## Assigned task
Looking at the entries, say how many lines contain the string "height". Offer nothing besides the number.
___ Data records
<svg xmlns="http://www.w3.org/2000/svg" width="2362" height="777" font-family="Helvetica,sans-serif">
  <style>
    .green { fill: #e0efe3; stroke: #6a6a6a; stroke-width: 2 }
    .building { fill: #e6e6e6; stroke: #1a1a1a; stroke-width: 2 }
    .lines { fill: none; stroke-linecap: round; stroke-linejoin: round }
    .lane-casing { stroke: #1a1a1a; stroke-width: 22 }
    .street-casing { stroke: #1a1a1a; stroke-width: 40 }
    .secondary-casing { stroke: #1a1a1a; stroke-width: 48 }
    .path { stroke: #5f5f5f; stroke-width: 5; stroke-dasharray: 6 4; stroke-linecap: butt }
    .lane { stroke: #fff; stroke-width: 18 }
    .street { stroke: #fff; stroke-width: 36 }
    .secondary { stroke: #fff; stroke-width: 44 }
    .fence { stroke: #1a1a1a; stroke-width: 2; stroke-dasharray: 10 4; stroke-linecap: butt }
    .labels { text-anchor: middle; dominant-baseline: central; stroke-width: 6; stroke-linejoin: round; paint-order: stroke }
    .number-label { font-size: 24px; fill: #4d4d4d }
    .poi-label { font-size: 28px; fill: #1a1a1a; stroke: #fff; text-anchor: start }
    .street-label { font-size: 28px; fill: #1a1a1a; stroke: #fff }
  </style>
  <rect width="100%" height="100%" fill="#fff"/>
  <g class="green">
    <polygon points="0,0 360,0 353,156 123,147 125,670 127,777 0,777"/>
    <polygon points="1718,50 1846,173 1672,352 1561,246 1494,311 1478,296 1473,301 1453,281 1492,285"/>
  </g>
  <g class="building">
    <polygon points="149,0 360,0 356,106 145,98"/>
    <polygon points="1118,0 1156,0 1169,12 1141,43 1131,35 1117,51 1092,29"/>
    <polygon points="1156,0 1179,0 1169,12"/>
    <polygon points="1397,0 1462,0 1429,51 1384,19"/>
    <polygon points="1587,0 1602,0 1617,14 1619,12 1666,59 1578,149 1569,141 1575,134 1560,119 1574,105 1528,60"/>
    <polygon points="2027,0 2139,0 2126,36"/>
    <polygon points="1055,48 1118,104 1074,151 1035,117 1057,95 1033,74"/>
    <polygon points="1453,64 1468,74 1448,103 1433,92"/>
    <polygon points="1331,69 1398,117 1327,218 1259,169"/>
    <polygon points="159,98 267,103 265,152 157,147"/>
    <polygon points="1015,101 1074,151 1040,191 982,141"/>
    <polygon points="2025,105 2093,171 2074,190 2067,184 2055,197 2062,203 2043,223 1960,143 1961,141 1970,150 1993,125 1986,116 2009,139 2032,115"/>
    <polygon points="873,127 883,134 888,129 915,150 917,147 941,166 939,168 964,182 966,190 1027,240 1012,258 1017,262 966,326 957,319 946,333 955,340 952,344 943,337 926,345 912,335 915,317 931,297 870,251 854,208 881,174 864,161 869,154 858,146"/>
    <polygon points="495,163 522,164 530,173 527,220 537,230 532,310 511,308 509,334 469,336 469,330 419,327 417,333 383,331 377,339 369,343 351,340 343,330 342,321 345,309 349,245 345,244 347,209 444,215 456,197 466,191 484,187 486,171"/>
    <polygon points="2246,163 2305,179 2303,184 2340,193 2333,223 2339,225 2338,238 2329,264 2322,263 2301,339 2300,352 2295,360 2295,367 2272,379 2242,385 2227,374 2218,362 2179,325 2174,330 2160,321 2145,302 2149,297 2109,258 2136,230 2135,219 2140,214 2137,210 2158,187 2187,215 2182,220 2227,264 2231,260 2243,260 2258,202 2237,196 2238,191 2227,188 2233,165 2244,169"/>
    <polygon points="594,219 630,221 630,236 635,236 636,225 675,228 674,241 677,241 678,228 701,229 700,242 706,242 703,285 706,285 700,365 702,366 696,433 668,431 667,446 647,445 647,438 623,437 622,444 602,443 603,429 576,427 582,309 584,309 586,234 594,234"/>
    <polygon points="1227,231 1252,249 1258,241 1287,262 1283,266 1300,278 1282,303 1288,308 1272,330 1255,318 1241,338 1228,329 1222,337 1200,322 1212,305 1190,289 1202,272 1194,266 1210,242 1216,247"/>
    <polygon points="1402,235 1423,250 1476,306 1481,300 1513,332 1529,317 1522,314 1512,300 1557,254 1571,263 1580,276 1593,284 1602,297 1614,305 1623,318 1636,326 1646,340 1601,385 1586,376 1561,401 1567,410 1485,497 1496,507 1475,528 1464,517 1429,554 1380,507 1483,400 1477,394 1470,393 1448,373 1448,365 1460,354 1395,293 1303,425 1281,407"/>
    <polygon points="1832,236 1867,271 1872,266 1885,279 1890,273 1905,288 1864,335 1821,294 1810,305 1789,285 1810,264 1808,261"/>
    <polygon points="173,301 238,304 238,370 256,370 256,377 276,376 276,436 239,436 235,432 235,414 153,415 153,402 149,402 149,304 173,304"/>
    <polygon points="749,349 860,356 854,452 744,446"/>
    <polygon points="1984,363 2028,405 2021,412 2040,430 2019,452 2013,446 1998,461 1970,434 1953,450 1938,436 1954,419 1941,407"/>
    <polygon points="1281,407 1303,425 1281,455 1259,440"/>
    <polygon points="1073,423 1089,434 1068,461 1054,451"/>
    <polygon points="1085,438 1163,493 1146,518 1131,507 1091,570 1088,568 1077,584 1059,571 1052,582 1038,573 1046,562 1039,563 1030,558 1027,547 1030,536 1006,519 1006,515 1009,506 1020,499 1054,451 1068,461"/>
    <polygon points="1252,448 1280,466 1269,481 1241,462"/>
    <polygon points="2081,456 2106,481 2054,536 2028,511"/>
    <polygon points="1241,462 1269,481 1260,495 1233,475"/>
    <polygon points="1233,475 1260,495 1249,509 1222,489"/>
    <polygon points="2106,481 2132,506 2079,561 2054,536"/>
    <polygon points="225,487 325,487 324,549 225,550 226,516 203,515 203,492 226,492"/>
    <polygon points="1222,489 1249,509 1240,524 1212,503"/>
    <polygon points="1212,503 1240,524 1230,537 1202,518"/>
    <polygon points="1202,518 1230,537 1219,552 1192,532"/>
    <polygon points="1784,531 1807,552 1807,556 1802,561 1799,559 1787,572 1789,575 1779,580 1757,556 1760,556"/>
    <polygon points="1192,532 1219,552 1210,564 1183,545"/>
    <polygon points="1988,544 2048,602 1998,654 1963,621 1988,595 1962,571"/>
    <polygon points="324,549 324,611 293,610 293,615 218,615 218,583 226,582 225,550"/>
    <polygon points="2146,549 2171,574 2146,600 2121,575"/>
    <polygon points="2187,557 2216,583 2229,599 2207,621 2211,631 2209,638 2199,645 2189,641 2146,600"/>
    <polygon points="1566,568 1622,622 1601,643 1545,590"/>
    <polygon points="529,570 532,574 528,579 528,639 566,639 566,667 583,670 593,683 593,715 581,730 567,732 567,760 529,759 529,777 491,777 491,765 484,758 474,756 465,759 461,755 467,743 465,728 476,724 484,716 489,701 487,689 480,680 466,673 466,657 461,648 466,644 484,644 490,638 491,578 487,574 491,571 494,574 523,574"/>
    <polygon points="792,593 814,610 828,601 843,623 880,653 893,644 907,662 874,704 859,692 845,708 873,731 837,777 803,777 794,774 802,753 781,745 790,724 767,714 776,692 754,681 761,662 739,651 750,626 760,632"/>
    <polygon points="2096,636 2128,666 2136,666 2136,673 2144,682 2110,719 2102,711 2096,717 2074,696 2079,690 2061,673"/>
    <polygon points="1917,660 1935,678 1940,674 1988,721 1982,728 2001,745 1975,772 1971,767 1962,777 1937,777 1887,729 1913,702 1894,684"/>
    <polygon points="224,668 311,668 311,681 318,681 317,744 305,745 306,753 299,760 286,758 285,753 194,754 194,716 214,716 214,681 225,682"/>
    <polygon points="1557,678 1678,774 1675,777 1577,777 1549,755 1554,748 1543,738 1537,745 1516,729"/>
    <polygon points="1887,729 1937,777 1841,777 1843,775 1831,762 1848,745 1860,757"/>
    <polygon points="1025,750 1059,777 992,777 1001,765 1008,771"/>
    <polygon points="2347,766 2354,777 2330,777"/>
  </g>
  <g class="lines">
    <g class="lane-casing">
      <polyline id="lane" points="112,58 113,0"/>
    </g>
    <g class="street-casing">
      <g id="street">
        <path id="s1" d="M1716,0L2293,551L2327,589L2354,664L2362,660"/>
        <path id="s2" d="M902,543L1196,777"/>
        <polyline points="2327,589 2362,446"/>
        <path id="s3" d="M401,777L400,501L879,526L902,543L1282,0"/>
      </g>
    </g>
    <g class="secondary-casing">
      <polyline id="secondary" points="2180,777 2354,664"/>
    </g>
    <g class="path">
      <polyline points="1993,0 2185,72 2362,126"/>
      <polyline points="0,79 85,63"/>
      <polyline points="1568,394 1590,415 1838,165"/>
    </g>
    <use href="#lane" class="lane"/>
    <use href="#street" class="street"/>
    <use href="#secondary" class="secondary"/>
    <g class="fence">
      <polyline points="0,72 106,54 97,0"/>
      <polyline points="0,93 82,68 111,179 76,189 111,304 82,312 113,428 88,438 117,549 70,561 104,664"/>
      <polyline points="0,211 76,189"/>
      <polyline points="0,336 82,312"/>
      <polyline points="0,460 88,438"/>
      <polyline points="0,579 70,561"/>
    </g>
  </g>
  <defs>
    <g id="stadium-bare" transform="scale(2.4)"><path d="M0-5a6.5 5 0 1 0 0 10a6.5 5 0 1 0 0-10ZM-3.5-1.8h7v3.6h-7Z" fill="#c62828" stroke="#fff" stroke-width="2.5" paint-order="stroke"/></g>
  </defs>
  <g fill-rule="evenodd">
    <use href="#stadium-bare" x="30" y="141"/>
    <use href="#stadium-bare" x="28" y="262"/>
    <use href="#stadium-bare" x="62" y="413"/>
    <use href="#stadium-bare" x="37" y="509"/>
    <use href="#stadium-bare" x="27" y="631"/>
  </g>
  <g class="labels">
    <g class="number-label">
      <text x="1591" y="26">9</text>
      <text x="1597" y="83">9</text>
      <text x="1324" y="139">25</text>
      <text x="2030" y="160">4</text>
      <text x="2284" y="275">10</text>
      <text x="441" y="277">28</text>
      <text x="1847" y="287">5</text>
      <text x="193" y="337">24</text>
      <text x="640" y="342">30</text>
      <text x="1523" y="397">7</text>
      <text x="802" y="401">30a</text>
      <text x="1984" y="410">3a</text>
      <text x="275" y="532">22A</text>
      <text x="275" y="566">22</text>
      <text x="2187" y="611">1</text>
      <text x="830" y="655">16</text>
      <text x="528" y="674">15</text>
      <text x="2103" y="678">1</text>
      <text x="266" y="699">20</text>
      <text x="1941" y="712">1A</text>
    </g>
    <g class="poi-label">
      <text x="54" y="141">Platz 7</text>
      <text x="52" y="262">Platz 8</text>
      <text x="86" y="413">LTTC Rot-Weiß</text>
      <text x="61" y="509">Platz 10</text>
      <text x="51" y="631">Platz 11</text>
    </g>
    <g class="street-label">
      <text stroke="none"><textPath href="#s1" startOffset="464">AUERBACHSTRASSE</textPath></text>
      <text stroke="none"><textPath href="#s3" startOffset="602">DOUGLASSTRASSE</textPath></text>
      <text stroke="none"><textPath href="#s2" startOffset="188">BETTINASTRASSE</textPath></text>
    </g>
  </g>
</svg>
______
## Finished exercise
2